→ Short problem: Convert every line of each item below into a JSON list of strings, one string per line, omitting blank lines.

* START Exercise input *

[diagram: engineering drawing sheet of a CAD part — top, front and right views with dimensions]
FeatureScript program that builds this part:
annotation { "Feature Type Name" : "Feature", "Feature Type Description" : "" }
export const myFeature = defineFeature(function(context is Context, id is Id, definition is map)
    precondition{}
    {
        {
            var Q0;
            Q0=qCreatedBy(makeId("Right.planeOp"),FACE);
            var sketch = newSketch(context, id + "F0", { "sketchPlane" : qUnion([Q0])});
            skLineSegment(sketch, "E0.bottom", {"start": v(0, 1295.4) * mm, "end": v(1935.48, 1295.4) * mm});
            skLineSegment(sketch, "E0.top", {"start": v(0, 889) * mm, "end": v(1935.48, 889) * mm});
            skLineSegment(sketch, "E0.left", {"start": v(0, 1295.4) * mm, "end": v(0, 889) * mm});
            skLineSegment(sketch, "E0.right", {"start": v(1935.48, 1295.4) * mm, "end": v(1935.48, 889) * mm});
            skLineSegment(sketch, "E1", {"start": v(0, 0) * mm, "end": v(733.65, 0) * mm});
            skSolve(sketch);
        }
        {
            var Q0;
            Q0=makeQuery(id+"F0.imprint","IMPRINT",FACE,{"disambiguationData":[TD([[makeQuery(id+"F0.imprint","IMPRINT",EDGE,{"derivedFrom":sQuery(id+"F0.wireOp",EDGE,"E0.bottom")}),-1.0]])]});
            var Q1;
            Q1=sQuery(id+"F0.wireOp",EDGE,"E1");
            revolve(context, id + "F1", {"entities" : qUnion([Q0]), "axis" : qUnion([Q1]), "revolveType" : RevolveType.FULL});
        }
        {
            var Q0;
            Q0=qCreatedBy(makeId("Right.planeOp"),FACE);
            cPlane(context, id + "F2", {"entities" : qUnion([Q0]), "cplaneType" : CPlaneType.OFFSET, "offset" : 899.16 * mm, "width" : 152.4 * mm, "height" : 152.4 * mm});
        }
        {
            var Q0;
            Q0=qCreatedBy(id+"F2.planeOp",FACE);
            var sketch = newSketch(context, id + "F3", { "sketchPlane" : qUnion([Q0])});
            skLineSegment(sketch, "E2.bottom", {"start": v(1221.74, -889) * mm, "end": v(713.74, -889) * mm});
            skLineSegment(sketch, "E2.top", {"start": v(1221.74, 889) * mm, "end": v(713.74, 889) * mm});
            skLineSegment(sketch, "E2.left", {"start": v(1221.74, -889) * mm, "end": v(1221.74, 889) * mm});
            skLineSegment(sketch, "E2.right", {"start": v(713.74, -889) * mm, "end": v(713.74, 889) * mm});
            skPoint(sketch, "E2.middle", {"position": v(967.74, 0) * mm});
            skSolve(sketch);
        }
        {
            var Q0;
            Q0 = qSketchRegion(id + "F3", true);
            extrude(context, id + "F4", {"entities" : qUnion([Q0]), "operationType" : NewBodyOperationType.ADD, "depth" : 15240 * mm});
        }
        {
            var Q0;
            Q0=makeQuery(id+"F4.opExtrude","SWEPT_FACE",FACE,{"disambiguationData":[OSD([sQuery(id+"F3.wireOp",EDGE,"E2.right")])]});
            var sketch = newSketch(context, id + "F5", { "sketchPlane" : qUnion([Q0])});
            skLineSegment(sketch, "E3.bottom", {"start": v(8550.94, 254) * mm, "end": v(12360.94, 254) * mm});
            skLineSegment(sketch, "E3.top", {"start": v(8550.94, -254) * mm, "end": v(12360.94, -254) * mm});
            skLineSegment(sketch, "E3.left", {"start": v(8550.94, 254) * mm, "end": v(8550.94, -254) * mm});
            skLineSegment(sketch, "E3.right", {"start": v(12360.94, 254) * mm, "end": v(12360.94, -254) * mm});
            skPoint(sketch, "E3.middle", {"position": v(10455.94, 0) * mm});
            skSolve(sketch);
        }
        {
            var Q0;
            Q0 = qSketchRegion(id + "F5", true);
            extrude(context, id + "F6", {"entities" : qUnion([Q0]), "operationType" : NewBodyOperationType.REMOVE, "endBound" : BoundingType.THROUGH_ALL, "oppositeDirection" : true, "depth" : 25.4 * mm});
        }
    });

* END Exercise input *

→ The response:
[
  "[diagram: engineering drawing sheet of a CAD part — top, front and right views with dimensions]",
  "FeatureScript program that builds this part:",
  "annotation { \"Feature Type Name\" : \"Feature\", \"Feature Type Description\" : \"\" }",
  "export const myFeature = defineFeature(function(context is Context, id is Id, definition is map)",
  "    precondition{}",
  "    {",
  "        {",
  "            var Q0;",
  "            Q0=qCreatedBy(makeId(\"Right.planeOp\"),FACE);",
  "            var sketch = newSketch(context, id + \"F0\", { \"sketchPlane\" : qUnion([Q0])});",
  "            skLineSegment(sketch, \"E0.bottom\", {\"start\": v(0, 1295.4) * mm, \"end\": v(1935.48, 1295.4) * mm});",
  "            skLineSegment(sketch, \"E0.top\", {\"start\": v(0, 889) * mm, \"end\": v(1935.48, 889) * mm});",
  "            skLineSegment(sketch, \"E0.left\", {\"start\": v(0, 1295.4) * mm, \"end\": v(0, 889) * mm});",
  "            skLineSegment(sketch, \"E0.right\", {\"start\": v(1935.48, 1295.4) * mm, \"end\": v(1935.48, 889) * mm});",
  "            skLineSegment(sketch, \"E1\", {\"start\": v(0, 0) * mm, \"end\": v(733.65, 0) * mm});",
  "            skSolve(sketch);",
  "        }",
  "        {",
  "            var Q0;",
  "            Q0=makeQuery(id+\"F0.imprint\",\"IMPRINT\",FACE,{\"disambiguationData\":[TD([[makeQuery(id+\"F0.imprint\",\"IMPRINT\",EDGE,{\"derivedFrom\":sQuery(id+\"F0.wireOp\",EDGE,\"E0.bottom\")}),-1.0]])]});",
  "            var Q1;",
  "            Q1=sQuery(id+\"F0.wireOp\",EDGE,\"E1\");",
  "            revolve(context, id + \"F1\", {\"entities\" : qUnion([Q0]), \"axis\" : qUnion([Q1]), \"revolveType\" : RevolveType.FULL});",
  "        }",
  "        {",
  "            var Q0;",
  "            Q0=qCreatedBy(makeId(\"Right.planeOp\"),FACE);",
  "            cPlane(context, id + \"F2\", {\"entities\" : qUnion([Q0]), \"cplaneType\" : CPlaneType.OFFSET, \"offset\" : 899.16 * mm, \"width\" : 152.4 * mm, \"height\" : 152.4 * mm});",
  "        }",
  "        {",
  "            var Q0;",
  "            Q0=qCreatedBy(id+\"F2.planeOp\",FACE);",
  "            var sketch = newSketch(context, id + \"F3\", { \"sketchPlane\" : qUnion([Q0])});",
  "            skLineSegment(sketch, \"E2.bottom\", {\"start\": v(1221.74, -889) * mm, \"end\": v(713.74, -889) * mm});",
  "            skLineSegment(sketch, \"E2.top\", {\"start\": v(1221.74, 889) * mm, \"end\": v(713.74, 889) * mm});",
  "            skLineSegment(sketch, \"E2.left\", {\"start\": v(1221.74, -889) * mm, \"end\": v(1221.74, 889) * mm});",
  "            skLineSegment(sketch, \"E2.right\", {\"start\": v(713.74, -889) * mm, \"end\": v(713.74, 889) * mm});",
  "            skPoint(sketch, \"E2.middle\", {\"position\": v(967.74, 0) * mm});",
  "            skSolve(sketch);",
  "        }",
  "        {",
  "            var Q0;",
  "            Q0 = qSketchRegion(id + \"F3\", true);",
  "            extrude(context, id + \"F4\", {\"entities\" : qUnion([Q0]), \"operationType\" : NewBodyOperationType.ADD, \"depth\" : 15240 * mm});",
  "        }",
  "        {",
  "            var Q0;",
  "            Q0=makeQuery(id+\"F4.opExtrude\",\"SWEPT_FACE\",FACE,{\"disambiguationData\":[OSD([sQuery(id+\"F3.wireOp\",EDGE,\"E2.right\")])]});",
  "            var sketch = newSketch(context, id + \"F5\", { \"sketchPlane\" : qUnion([Q0])});",
  "            skLineSegment(sketch, \"E3.bottom\", {\"start\": v(8550.94, 254) * mm, \"end\": v(12360.94, 254) * mm});",
  "            skLineSegment(sketch, \"E3.top\", {\"start\": v(8550.94, -254) * mm, \"end\": v(12360.94, -254) * mm});",
  "            skLineSegment(sketch, \"E3.left\", {\"start\": v(8550.94, 254) * mm, \"end\": v(8550.94, -254) * mm});",
  "            skLineSegment(sketch, \"E3.right\", {\"start\": v(12360.94, 254) * mm, \"end\": v(12360.94, -254) * mm});",
  "            skPoint(sketch, \"E3.middle\", {\"position\": v(10455.94, 0) * mm});",
  "            skSolve(sketch);",
  "        }",
  "        {",
  "            var Q0;",
  "            Q0 = qSketchRegion(id + \"F5\", true);",
  "            extrude(context, id + \"F6\", {\"entities\" : qUnion([Q0]), \"operationType\" : NewBodyOperationType.REMOVE, \"endBound\" : BoundingType.THROUGH_ALL, \"oppositeDirection\" : true, \"depth\" : 25.4 * mm});",
  "        }",
  "    });"
]